BRITAIN will become 68% more pleasant as the Edinburgh Fringe draws in the country’s pathologically self-absorbed bastards for the next three weeks.
As the rest of the country enjoys a well-earned break, the Scottish capital will once again be awash with sixth-form poetry, half-baked political idealism and post-modern reworkings of the A-Team as a feminist statement about pubes.
Sociologist Charlie Reeves said: “The Edinburgh Fringe has become a sort of ‘gobshite kettling’, a way of temporarily containing viciously self-confident Oxbridge graduates who are nowhere near as talented as they think they are but will still end up getting 500 grand a year from the BBC.”
He added: “If only the Metropolitan Police were there to batter them all with sticks.”
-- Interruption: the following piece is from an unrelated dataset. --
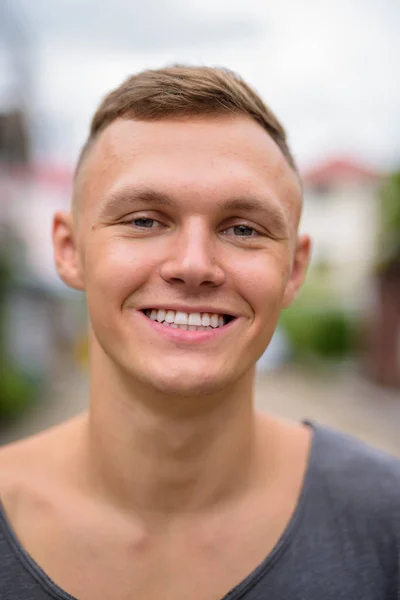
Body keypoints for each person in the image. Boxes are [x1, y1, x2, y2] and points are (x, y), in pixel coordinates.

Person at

Stephen Malley, an accountant from Finsbury Park, said: “It’s already a lot more pleasant around here. I’ve been to the park, done a bit of shopping, stopped for a pint and not once have I been forced to listen to a bunch of tits talking shit.”
Meanwhile Bill McKay, a 55-year-old Edinburgh resident, said: “I’ve had 40 years of arrogant teenagers rewriting Shakespeare, ‘political jugglers’ and comedians calling their show ‘Cheese Badger’.
“At my local we’ve cleared a space in the cellar so if one of them wanders in accidentally we open the hatch, chuck them down the steps and leave them to the pit bulls.”
He added: “It’s called A Million Tears for Rosalita, venue 65, £7.50 at the door, £6 concessions.”